Attributing Customer Behaviour
Even those marketers who diligentlly gather the right data, do the right analyses, develop the right value propositions and keep their side of the bargain often fail to properly attribute changes to customer behaviour to their own actions. It starts with blanket assumptions about all changes in customer behaviour being due to marketing activities and procedes to self-delusional econometric models that conveniently forgets to compund error margins in multi-stage models. If your predictive models explain less than 50% of the observed variation in customer behaviour, it is time to go back to the drawing board.
Small data and its 900lb Gorilla relative, big data, clearly have a role to play in tomorrow’s business. But to do so companies have a lot of capability building to do first. Just having big data, – even allied with the right analyses – is not enough to succeed. If companies don’t build their capabilities out at the same time as gathering big data, I can confidently predict that the era of big data will only accelerate the tragedy of the marketing commons.
Best comment on Big Data ever. Congrats Graham
Great blog post, err, comment, Graham. :)
Third: stop pretending the data (analytics for instance) shows you what customers want. It shows you what they did with the stuff you provided. So you are not predicting anything. You are just mathematically assuming.

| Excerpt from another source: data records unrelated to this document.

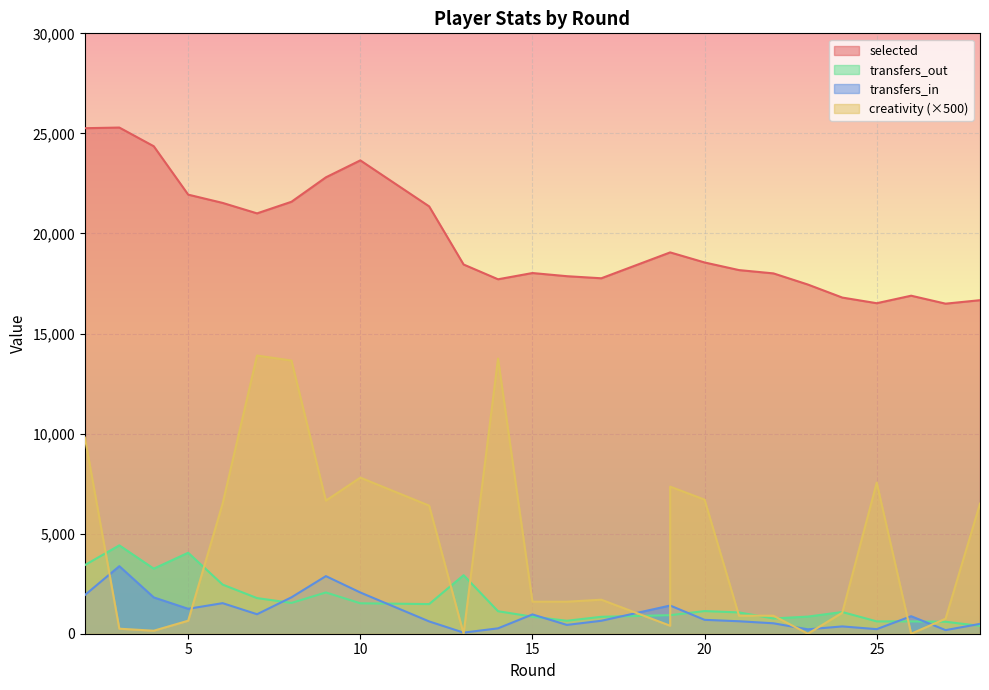

At which category does the chart reach its minimum across all series?

13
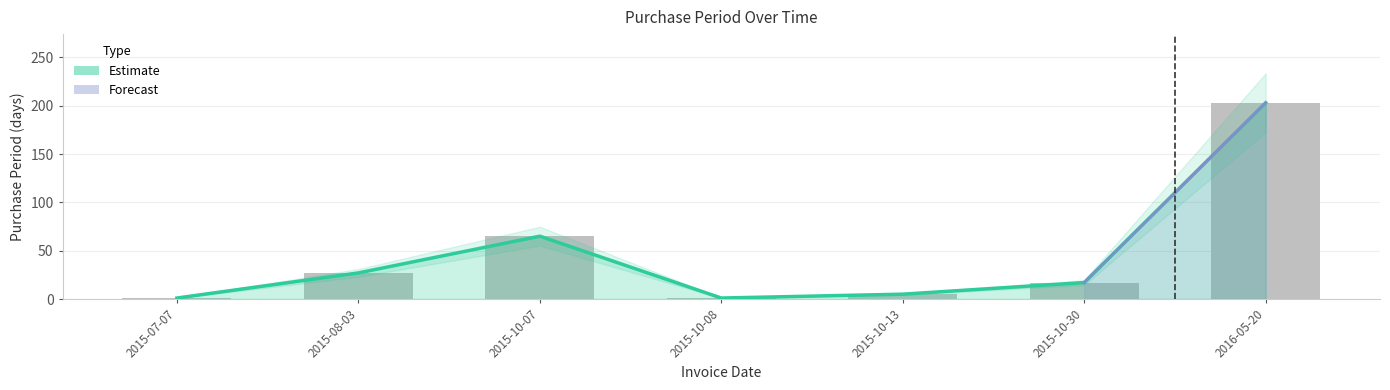

What is the change in value from 2015-10-08 to 2015-10-13?

+4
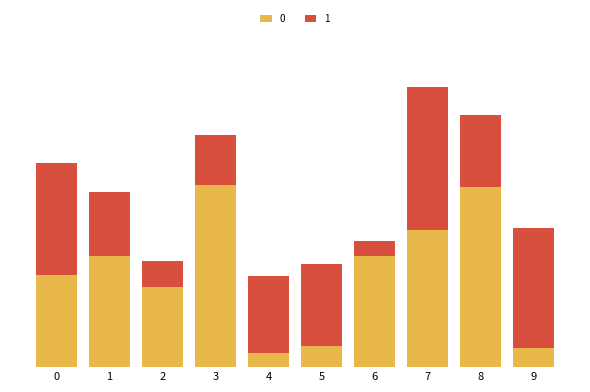

Rank the series by their average value, from highest to lowest.

0, 1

Thx for reading & the comment Niels!
And you are right for it doesn’t show you what they want, though it can show you what the probability is that they are going to do something..
The catch is that these probabilities are mostly about comparison against working without the model. So, if the random/average likelihood that someone is going to switch vendors is 5 %, then predictive modeling is all about trying to predict what your individual likelihood is, compared to the average. So, even if we predict a 100 % greater likelihood, the likelihood that you are going to switch is 10 %.. A good significant statistical score, low probability still. But it saves us money, because we do not target people with low probabilities, just the ones with high probabilities.
The true issue here is that we still think it makes sense to target people, with a probability of buying something, with communications and processes you force upon them, whilst it makes a lot more sense to design strategies for people that actually want to buy something, in a way that will actually make them buy something they want.
Just saying :)
Well Wim, it depends on how you build your model. what you said at the end of your comment can be achieved with a good statistical model
Well Andrea, that remains to be seen. Personally I’m a huge fan of statistical modeling, but not so much in relation to which Customer is going to buy product xyz next in combination with unsollicited (not the same as without consent!) outbound (e)mailing or calling. This is just a very inside-out methodology or approach. On top of that I think the model than automatically lacks contextual information, needed to make your proposal relevant..
And even then.. the customer experience of being interrupted is never as good as all of the good offer combined with an ‘inbound’ Customer experience, no?
Please explain why a mathematically derived model that estimates the probability of something happening in the future based on what happened in the past is not a prediction? Nobody said predictions must be 100% accurate. Or did I miss a memo?